Provider Implementation: f5tts¶

Local providers are included in omnivoice-core/providers/ (thin clients without thick SDK dependencies). Thick providers using official SDKs are in separate omni-{provider} modules.

Provider Structure¶

omnivoice-core/providers/f5tts/
├── f5tts.go             # TTSProvider implementation (gRPC client)
├── f5tts_test.go
├── README.md
└── server/
    ├── requirements.txt
    ├── f5tts_server.py  # Python gRPC server
    ├── generate_proto.sh
    └── run.sh           # Server startup script

Go Client Implementation¶

// omnivoice-core/providers/f5tts/f5tts.go

package f5tts

import (
    "context"

    "google.golang.org/grpc"
    "google.golang.org/grpc/credentials/insecure"

    omnivoice "github.com/plexusone/omnivoice-core"
    "github.com/plexusone/omnivoice-core/tts"
    pb "github.com/plexusone/omnivoice-core/proto/localvoice/v1"
)

const (
    DefaultSocketPath = "unix:///tmp/omnivoice-f5tts.sock"
    ProviderName      = "f5tts"

⁂

• _Written exercise a_: Return the passage of the f5tts provider page starting at "Provider Implementation: f5tts¶" and ending at "implementation (gRPC client)", copied word for word.
The records are unrelated to the f5tts provider page.

• _Records supplied_:
⁂

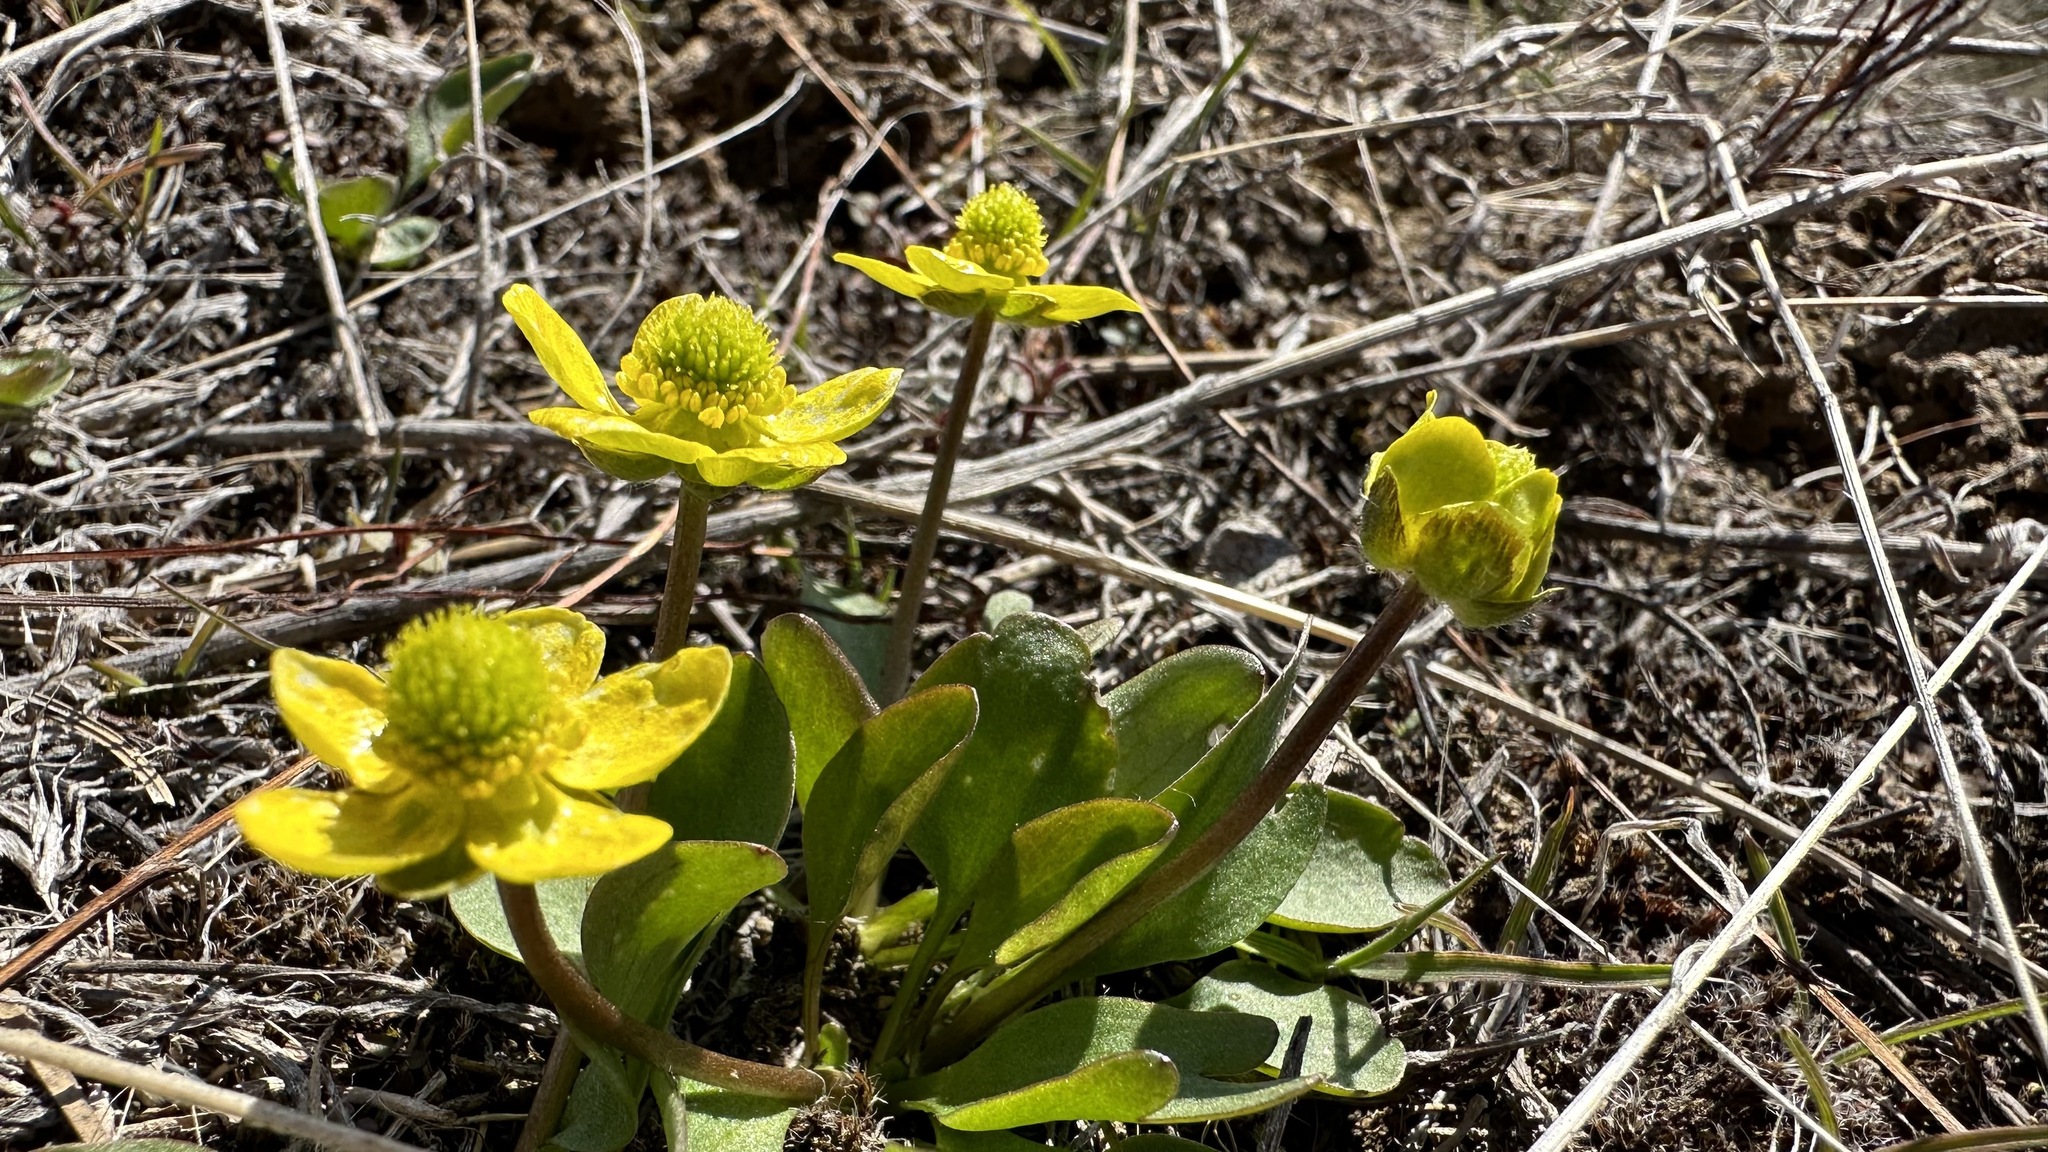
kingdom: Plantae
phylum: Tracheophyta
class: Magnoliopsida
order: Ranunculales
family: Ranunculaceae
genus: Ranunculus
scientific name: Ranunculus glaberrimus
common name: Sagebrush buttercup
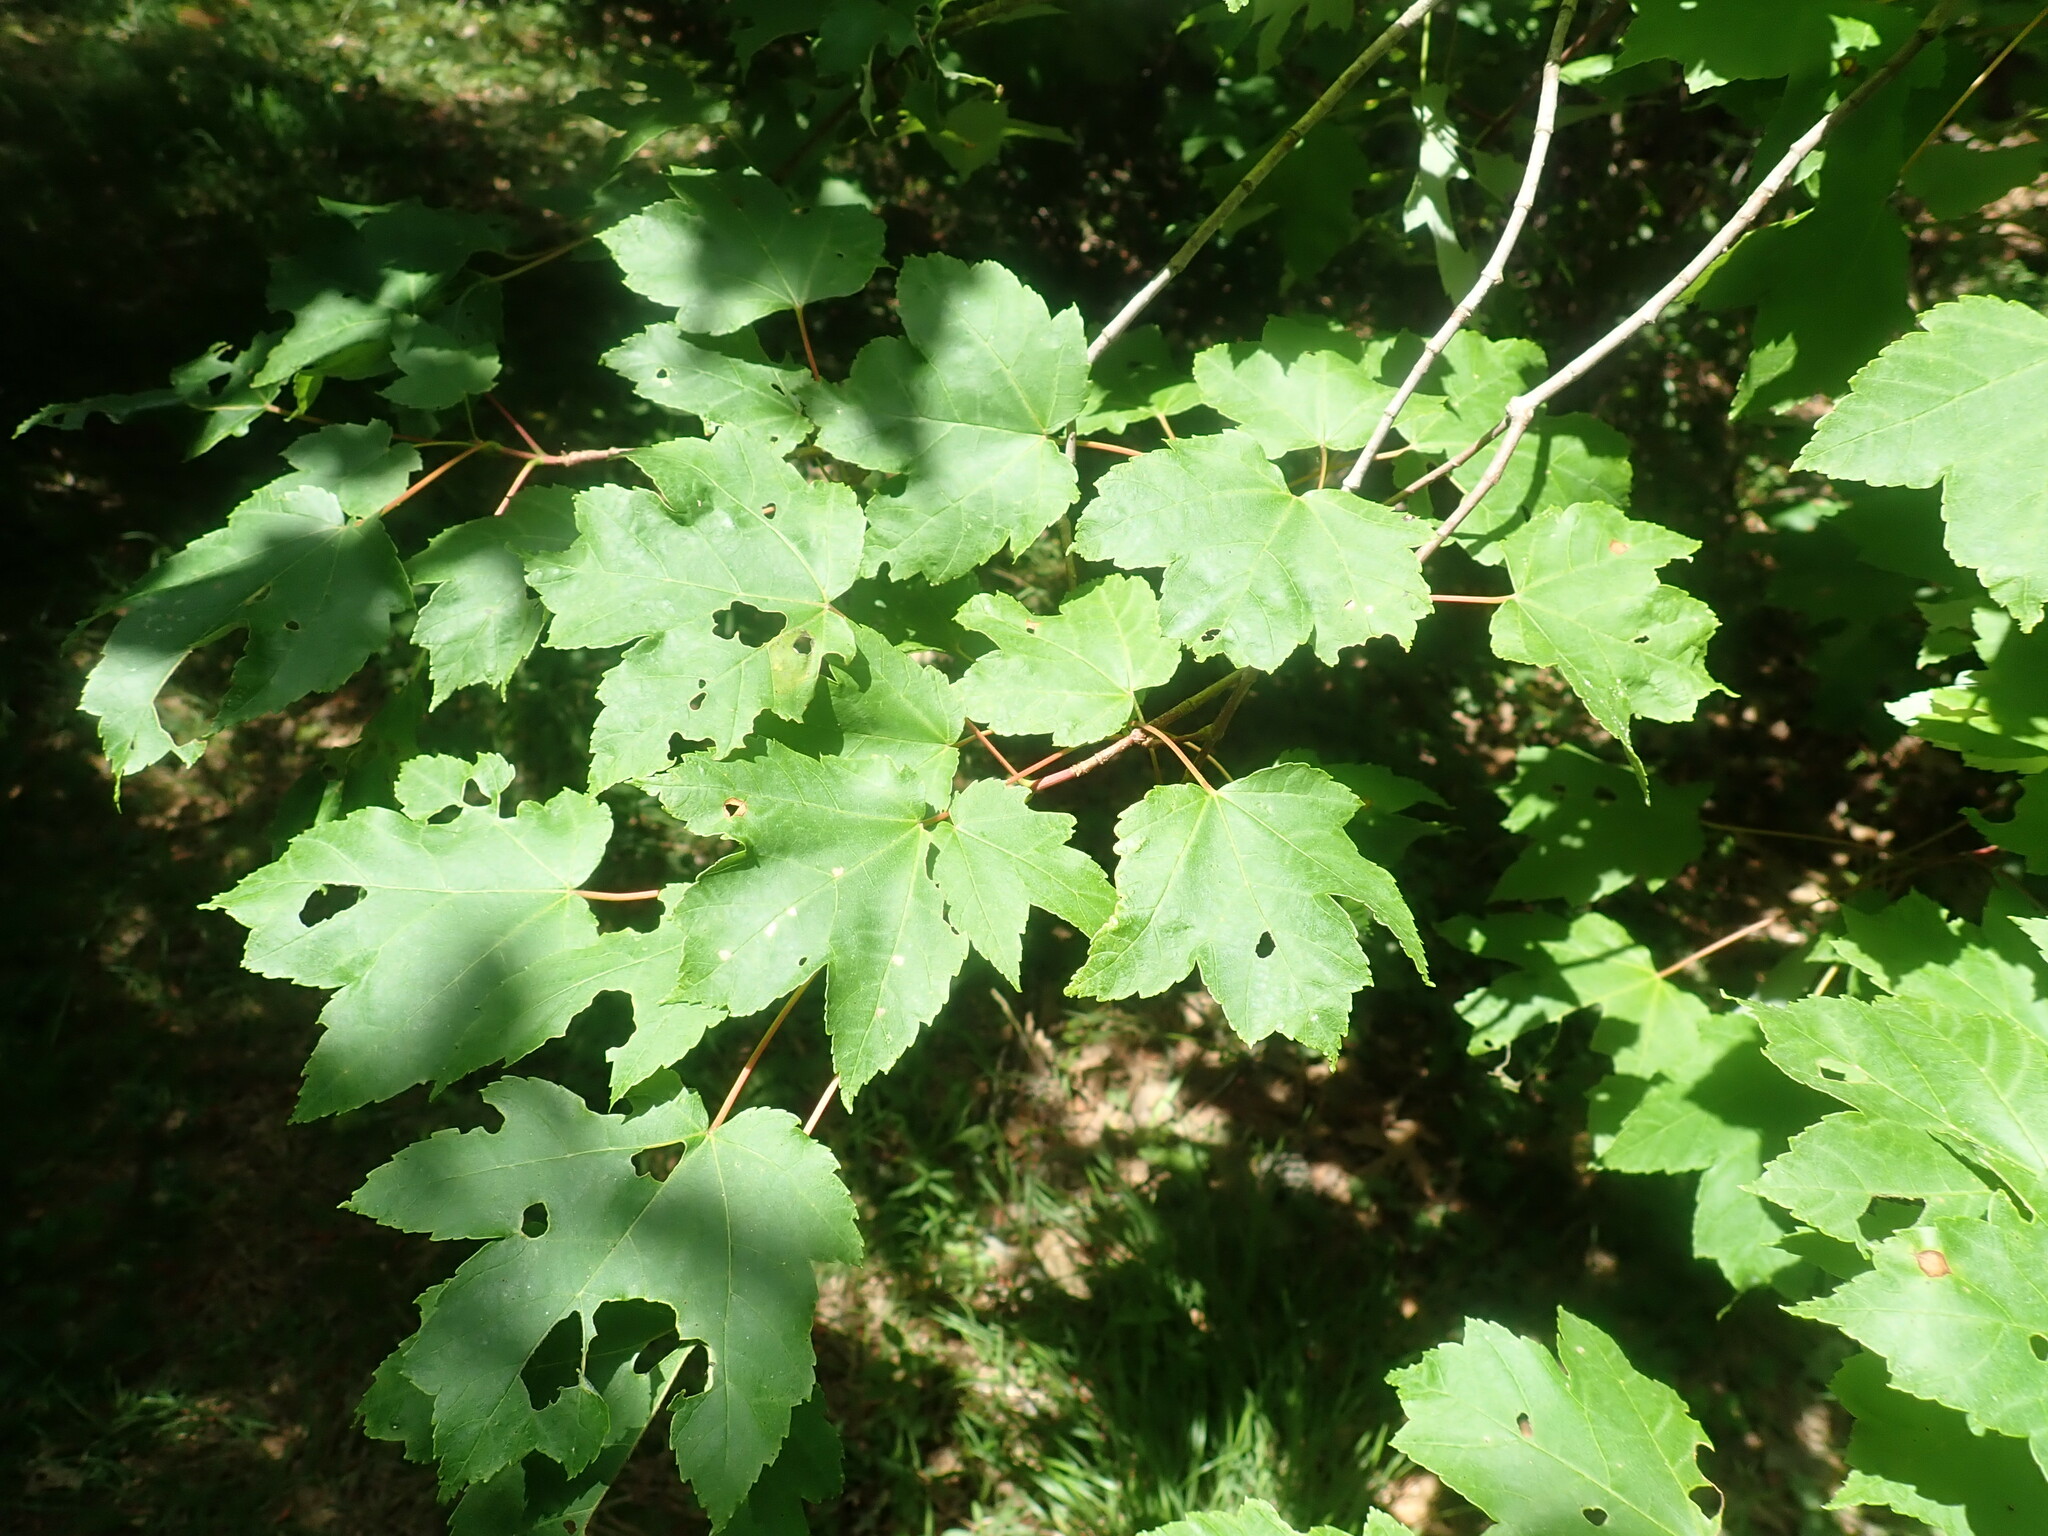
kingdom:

⁂

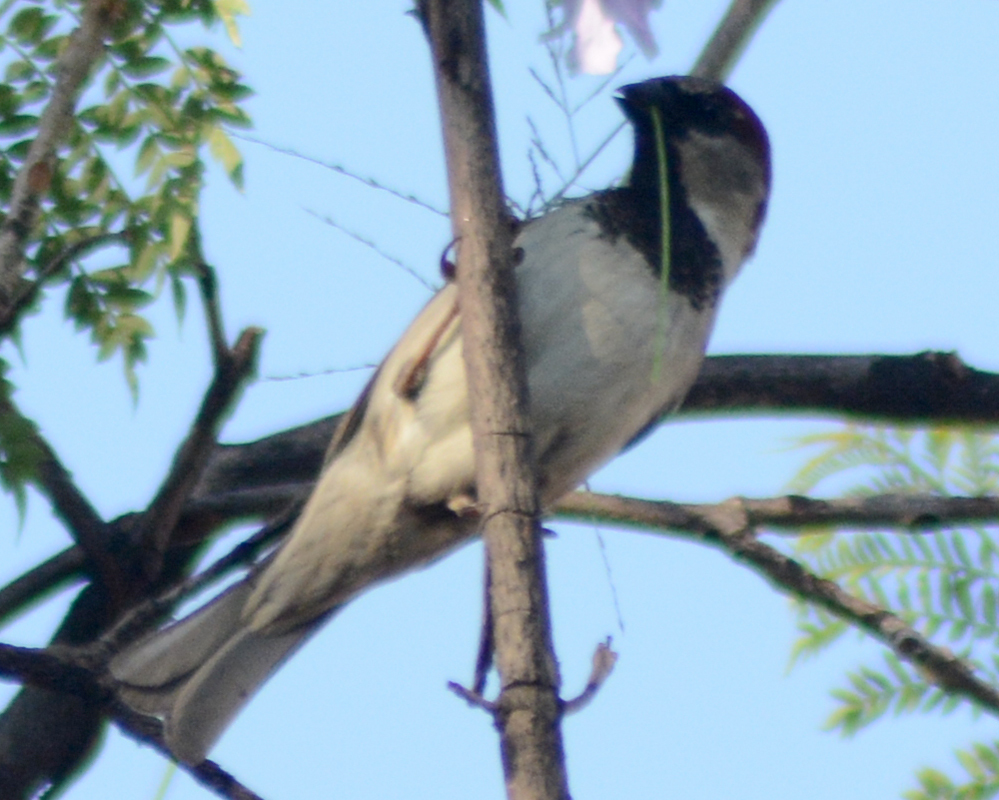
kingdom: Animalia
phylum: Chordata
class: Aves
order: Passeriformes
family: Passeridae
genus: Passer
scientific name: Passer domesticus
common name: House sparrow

⁂

• _Written exercise b_: Retype the lines of the records starting at the line that contains "kingdom: Plantae" and ending at the line that contains "common name: Sagebrush buttercup", keeping every character unchanged.

• _Written solution a_:
Provider Implementation: f5tts¶

Local providers are included in omnivoice-core/providers/ (thin clients without thick SDK dependencies). Thick providers using official SDKs are in separate omni-{provider} modules.

Provider Structure¶

omnivoice-core/providers/f5tts/
├── f5tts.go             # TTSProvider implementation (gRPC client)

• _Written solution b_:
kingdom: Plantae
phylum: Tracheophyta
class: Magnoliopsida
order: Ranunculales
family: Ranunculaceae
genus: Ranunculus
scientific name: Ranunculus glaberrimus
common name: Sagebrush buttercup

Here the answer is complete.